Using Ben Nolan’s Behaviour JS Library http://www.bennolan.com/behaviour/ , I attach a behaviour to all input fields which have a type attribute of “password”. I have it set up to change the field to a regular text field on mouse over, and switch back on mouse out. You could set up your own events if you wanted (double click, press a certain key after mouse over or whatever), but this is pretty simple.

“input[type=password]” : function (el) {
el.onmouseover = function() { this.type = ‘text’; }
el.onmouseout = function() { this.type = ‘password’; }
}

You could easily make this into a GreaseMonkey script too, if you wanted the same functionality on all the sites you visit.

Well, Jeff, others have already pointed out the true purpose of the hieroglyphics, so I’ll just add one more thing.

For all the UI faults for which it is appropriately criticized (many of which are cured in the current verions 8, but not all of them), one of the things that Lotus Notes is really good at is security.

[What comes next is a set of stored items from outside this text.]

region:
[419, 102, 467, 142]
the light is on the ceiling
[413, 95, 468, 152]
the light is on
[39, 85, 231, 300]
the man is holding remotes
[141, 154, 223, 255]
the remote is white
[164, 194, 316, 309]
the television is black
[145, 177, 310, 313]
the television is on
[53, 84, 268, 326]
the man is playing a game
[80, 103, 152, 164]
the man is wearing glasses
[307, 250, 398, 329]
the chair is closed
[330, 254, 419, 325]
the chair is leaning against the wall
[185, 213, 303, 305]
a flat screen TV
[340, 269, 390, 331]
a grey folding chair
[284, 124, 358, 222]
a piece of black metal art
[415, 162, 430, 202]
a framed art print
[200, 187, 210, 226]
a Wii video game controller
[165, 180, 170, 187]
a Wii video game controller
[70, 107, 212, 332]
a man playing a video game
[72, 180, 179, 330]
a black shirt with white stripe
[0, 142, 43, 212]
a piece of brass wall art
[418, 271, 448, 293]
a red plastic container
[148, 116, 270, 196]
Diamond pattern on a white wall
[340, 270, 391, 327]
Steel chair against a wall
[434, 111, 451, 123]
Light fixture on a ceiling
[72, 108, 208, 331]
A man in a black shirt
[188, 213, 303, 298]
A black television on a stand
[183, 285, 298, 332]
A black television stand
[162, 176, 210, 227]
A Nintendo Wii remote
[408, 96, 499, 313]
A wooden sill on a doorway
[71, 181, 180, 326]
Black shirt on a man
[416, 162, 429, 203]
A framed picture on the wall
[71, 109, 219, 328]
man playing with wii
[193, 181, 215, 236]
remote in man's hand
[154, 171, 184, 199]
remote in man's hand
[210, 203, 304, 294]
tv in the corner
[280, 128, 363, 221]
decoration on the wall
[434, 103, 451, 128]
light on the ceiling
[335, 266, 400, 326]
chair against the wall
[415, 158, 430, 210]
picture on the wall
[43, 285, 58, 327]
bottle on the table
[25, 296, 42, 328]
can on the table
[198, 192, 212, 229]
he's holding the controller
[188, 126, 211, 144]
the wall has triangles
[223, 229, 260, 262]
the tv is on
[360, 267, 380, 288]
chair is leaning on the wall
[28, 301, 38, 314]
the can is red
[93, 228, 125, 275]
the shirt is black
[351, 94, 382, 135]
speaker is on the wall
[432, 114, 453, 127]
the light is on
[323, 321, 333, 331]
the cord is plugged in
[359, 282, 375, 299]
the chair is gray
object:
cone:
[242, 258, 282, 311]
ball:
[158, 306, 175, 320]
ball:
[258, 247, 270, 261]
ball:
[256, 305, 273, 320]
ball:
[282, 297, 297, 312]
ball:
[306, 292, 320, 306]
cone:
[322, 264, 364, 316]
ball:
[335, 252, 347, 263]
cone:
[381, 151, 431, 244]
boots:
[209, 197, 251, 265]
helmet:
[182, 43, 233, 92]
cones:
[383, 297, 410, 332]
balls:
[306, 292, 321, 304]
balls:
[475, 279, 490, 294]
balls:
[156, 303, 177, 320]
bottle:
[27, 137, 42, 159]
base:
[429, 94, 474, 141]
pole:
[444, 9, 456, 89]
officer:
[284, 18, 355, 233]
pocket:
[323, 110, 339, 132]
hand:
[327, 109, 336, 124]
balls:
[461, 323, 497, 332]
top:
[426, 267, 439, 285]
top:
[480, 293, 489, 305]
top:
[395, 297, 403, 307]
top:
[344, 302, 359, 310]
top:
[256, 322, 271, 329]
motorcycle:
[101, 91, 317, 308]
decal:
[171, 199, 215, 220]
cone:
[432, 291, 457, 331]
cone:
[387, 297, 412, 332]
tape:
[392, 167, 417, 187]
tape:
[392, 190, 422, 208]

As the first commercial software package to offer a full PKI-based authentication, signature and encryption package, it was adopted quite early by a number of federal agencies with three letter acronyms. That’s public knowledge. And though I have no direct knowledge of this, it seems very reasonable to me to conclude that if Lotus put a lot of extra effort into the password dialog – something that seems on the surface to be quite trivial, which most vendors put almost no effort into, and which most customers would never care about, but which is obviously of great interest to those who value security the most – then they probably had some very specific requirements and advice from people at those three-letter agencies. And, no disrespect intended, but those three-letter agency folks know quite a bit more about good security design than you or I do, and they care very little about what we are used to or whether users will think that their security design goals make some aspects of the user experience worse.

I think “reveal password” feature is ok for wireless securities since it requires a long passphrase or key (e.g., 13 characters long). But for other softwares which usually have a limit of a minimum of 6 , people usually keep a password they can remember (unlike in wireless, where the pass key can be a 10-digit long number)

Not trying to troll here, but the hieroglyphics on Lotus Notes are
not for distracting people looking above your shoulder. They change
as you type the password, and their purpose is to prevent spoofing
of the login window by a trojan or malware trying to capture
the password.

And since as much as, oh, two percent of users know this, they’re essentially worthless.

I’ve always wondered about the meeting at which that login window
for Notes got approved.

The Lotus corporate culture is pretty strange:

  1. They’re not part of IBM even if IBM think they are.
  2. They know better than everyone else (including professional UI/interaction designers) what’s good for the user.
  3. If people don’t understand their work it’s because the people are idiots and can’t be helped.

It’s been a few years since I dealt with them but I haven’t seen any sign that this has changed recently.

If Windows were to implement this, I would hope that there would be a way to turn it off via group policies - I can just imagine some malicious person sneaking in and checking the “show password” box while someone wasn’t looking, then watching while some person who didn’t know enough about computers to notice puts in their password and… bang! It would be useful at home, sure, but for corporations, schools, government, etc, it would be too big of a security risk.

The hieroglyphics are indeed a feature. Think of them as a one-way visual hash of your password. They’re not random; if you type in the same password, you see the same glyphs, so it lets you know you did not mistype without having to use clear text.

I totally agree; I’ve said before that allowing the user to reveal the password actually increases security, because it can give the user the confidence to use more secure passwords: http://www.exubero.com/blog/20060823_Unmask_Password.html

If the Lotus Notes symbols prevent spoofing, don’t they come a bit late? A spoofed dialog could still remember your keystrokes even if you didn’t hit enter.